For instance, we may say that most of the variance in the first component is attributed to the petal features (although the loading of sepal length on PC1 is also not much less in magnitude). In contrast, the remaining variance captured by PC2 is mostly due to the sepal width. Note that we know from Example 2 that PC1 explains most of the variance, and based on the information from the loading plots, we may say that petal features combined with sepal length may explain most of the spread in the data.

API

PrincipalComponentAnalysis(n_components=None, solver='eigen')

Principal Component Analysis Class

Parameters

  • n_components : int (default: None)

    The number of principal components for transformation. Keeps the original dimensions of the dataset if None.

  • solver : str (default: 'eigen')

    Method for performing the matrix decomposition. {'eigen', 'svd'}

Attributes

  • w_ : array-like, shape=[n_features, n_components]

    Projection matrix

  • e_vals_ : array-like, shape=[n_features]

    Eigenvalues in sorted order.

  • e_vecs_ : array-like, shape=[n_features]

    Eigenvectors in sorted order.

  • loadings_ : array_like, shape=[n_features, n_features]

    The factor loadings of the original variables onto the principal components. The columns are the principal components, and the rows are the features loadings. For instance, the first column contains the loadings onto the first principal component.
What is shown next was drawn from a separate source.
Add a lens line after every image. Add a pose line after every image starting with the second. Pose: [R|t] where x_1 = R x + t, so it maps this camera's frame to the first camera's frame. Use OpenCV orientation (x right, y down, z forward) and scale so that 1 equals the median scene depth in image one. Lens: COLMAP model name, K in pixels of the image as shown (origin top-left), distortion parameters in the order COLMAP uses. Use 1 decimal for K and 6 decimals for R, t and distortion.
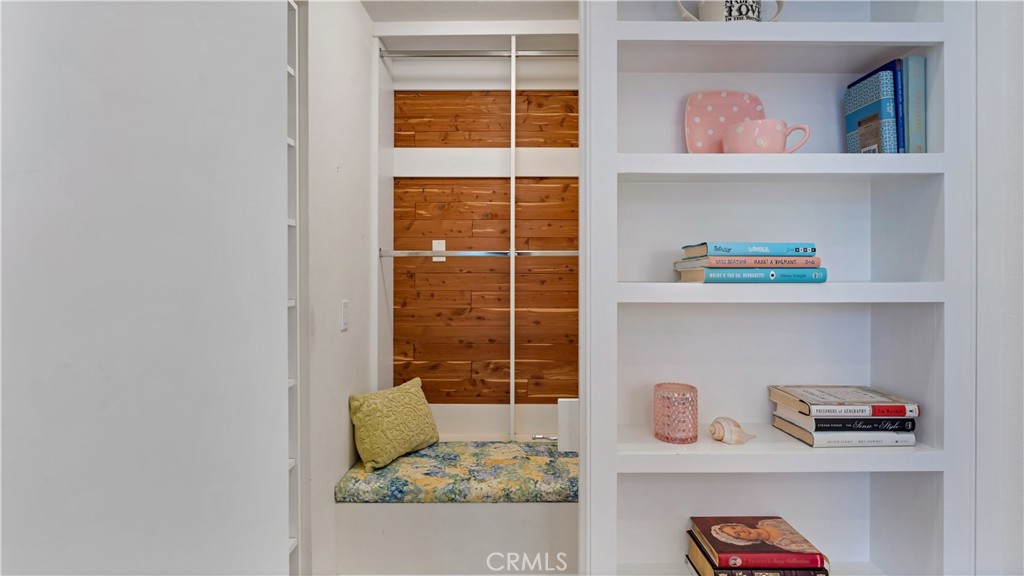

Note that the signs may be flipped depending on whether you use the 'eigen' or 'svd' solver; this does not affect the interpretation of the loadings though.

Examples

For usage examples, please see http://rasbt.github.io/mlxtend/user_guide/feature_extraction/PrincipalComponentAnalysis/

Methods


fit(X)

Learn model from training data.

Parameters

  • X : {array-like, sparse matrix}, shape = [n_samples, n_features]

    Training vectors, where n_samples is the number of samples and n_features is the number of features.

Returns

  • self : object

transform(X)

Apply the linear transformation on X.

Parameters

  • X : {array-like, sparse matrix}, shape = [n_samples, n_features]

    Training vectors, where n_samples is the number of samples and n_features is the number of features.

Returns

  • X_projected : np.ndarray, shape = [n_samples, n_components]

    Projected training vectors.